→ **Usando la información**:
**A)** Copia del texto del documento todo lo que va desde "Trucos nemotécnicos para" hasta "haciendo a ellos.", y sustituye "compañeros" por "colegas".
**B)** Según el texto del documento, ¿qué autor se descubrió en la biblioteca Agustí Centelles de l’Esquerra de l’Eixample?

→ **Texto del documento**:
◆ ◆ ◆

El libro que recomendaría a Carlos Mazón
Mucha lluvia y mucha demencia en el primer boletín de marzo
“En efecto, esa lenta lluvia interminable había trastocado la perspectiva de las cosas: la existencia ya no sería igual, nunca más, porque ahora la vida emergente estaba condicionada por el agua que caía, que caía, por el agua que inmovilizaba los coches en las calles, el agua que los sumideros regurgitaban y corría cuesta abajo hasta el mar, y el agua engrosaba las acometidas del mar, y las olas hinchadas batían los muelles; y también es necesario añadir que el segundo día se tomó conciencia o, mejor dicho, se empezó a comprender: quizá no era la lluvia de otros años ni de otros meses, quizá esta de ahora venía de muy lejos”.
Estas dos últimas semanas he estado en la biblioteca de Sant Gervasi y de mi paso por cada una me gusta quedarme con un descubrimiento literario. Relaciono la lectura de un libro con mi paso por la biblioteca donde descubrí tal o cual novela.
Trucos nemotécnicos para combatir la sensación de adiós continuo. Con estos contratos tan cortos es como que siempre me estoy despidiendo de mis compañeros de trabajo, justo cuando me estoy haciendo a ellos.
De mi debut en la Montserrat Abelló de Les Corts, por ejemplo, me quedo con la novela de aquel filólogo húngaro que se supone aterriza en Helsinki, pero descubre que llega a una ciudad en la que la gente habla un idioma misterioso (que conocí de casualidad gracias a la consulta de un usuario).
De mi estancia en la biblioteca Agustí Centelles de l’Esquerra de l’Eixample destaco el descubrimiento del analista de la tristeza búlgara, Georgi Gospodinov.
Alguna apreciación de mi estancia en Sant Gervasi. Mi momento preferido, cuando me han dejado decir al micro eso de: “Els informem que queda un quart d’hora per tancar la biblioteca”. Seguido diez minutos después de: “Els recordem que queden cinc minuts per tancar”.

◆ ◆ ◆

→ **Datos enumerados**:
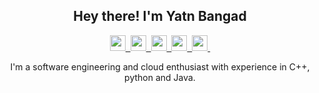 <h2 align="center"> Hey there! I'm Yatn Bangad </h2>
<p align="center">
    <a href="mailto:byatin2005&gmail.com">
        <img src="https://upload.wikimedia.org/wikipedia/commons/7/7e/Gmail_icon_%282020%29.svg" height=25/>&nbsp;
    </a>
    <a href="https://linkedin.com/in/yatn-bangad">
        <img src="https://upload.wikimedia.org/wikipedia/commons/thumb/c/ca/LinkedIn_logo_initials.png/768px-LinkedIn_logo_initials.png" height=25/>&nbsp;
    </a>
    <a href="https://codeforces.com/profile/WhyBangad">
        <img src="https://upload.wikimedia.org/wikipedia/commons/thumb/b/b1/Codeforces_logo.svg/2560px-Codeforces_logo.svg.png" height=25/>&nbsp;
    </a>
    <a href="https://codechef.com/users/whybangad">
        <img src="https://upload.wikimedia.org/wikipedia/en/thumb/7/7b/Codechef%28new%29_logo.svg/1200px-Codechef%28new%29_logo.svg.png" height=25/>&nbsp;
    </a>
    <a href="https://www.kaggle.com/yatnbangad">
        <img src="https://upload.wikimedia.org/wikipedia/commons/7/7c/Kaggle_logo.png" height=25/>&nbsp;
    </a>
</p>
<p align="center"> I'm a software engineering and cloud enthusiast with experience in C++, python and Java. </p>

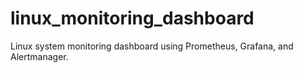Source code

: # linux_monitoring_dashboard
Linux system monitoring dashboard using Prometheus, Grafana, and Alertmanager.
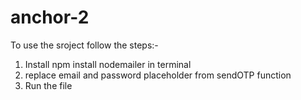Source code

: # anchor-2
To use the sroject follow the steps:-
1. Install npm install nodemailer in terminal
2.  replace email and password placeholder from sendOTP function
3.  Run the file
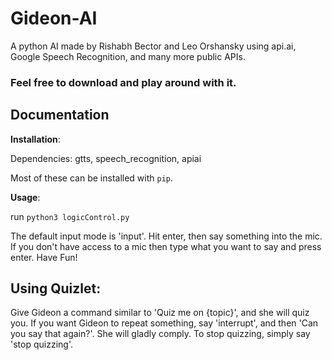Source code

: # Gideon-AI
A python AI made by Rishabh Bector and Leo Orshansky using api.ai, Google Speech Recognition, and many more public APIs.
### Feel free to download and play around with it.



## Documentation ##

__Installation__:

Dependencies:
gtts,
speech_recognition,
apiai

Most of these can be installed with `pip`.

__Usage__:

run `python3 logicControl.py` 

The default input mode is 'input'. Hit enter, then say something into the mic. If you don't have access to a mic then type what you want to say and press enter. Have Fun!

## Using Quizlet: ##
Give Gideon a command similar to 'Quiz me on {topic}', and she will quiz you. If you want Gideon to repeat something, say 'interrupt', and then 'Can you say that again?'. She will gladly comply. To stop quizzing, simply say 'stop quizzing'.
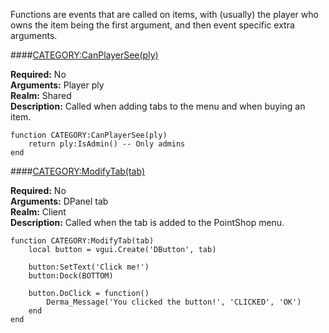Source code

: <p class="lead">Functions are events that are called on items, with (usually) the player who owns the item being the first argument, and then event specific extra arguments.</p>

####<a href="#can-player-see" name="can-player-see">CATEGORY:CanPlayerSee(ply)</a>

**Required:** No  
**Arguments:** <span class="type">Player</span> ply  
**Realm:** <span class="shared">Shared</span>  
**Description:** Called when adding tabs to the menu and when buying an item.

    function CATEGORY:CanPlayerSee(ply)
        return ply:IsAdmin() -- Only admins
    end

####<a href="#modify-tab" name="modify-tab">CATEGORY:ModifyTab(tab)</a>

**Required:** No  
**Arguments:** <span class="type">DPanel</span> tab  
**Realm:** <span class="client">Client</span>  
**Description:** Called when the tab is added to the PointShop menu.

    function CATEGORY:ModifyTab(tab)
        local button = vgui.Create('DButton', tab)
        
        button:SetText('Click me!')
        button:Dock(BOTTOM)
        
        button.DoClick = function()
            Derma_Message('You clicked the button!', 'CLICKED', 'OK')
        end
    end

◆ ◆ ◆

→ **Respuestas escritas**:
**A)**
Trucos nemotécnicos para combatir la sensación de adiós continuo. Con estos contratos tan cortos es como que siempre me estoy despidiendo de mis colegas de trabajo, justo cuando me estoy haciendo a ellos.

**B)** Georgi Gospodinov, el analista de la tristeza búlgara.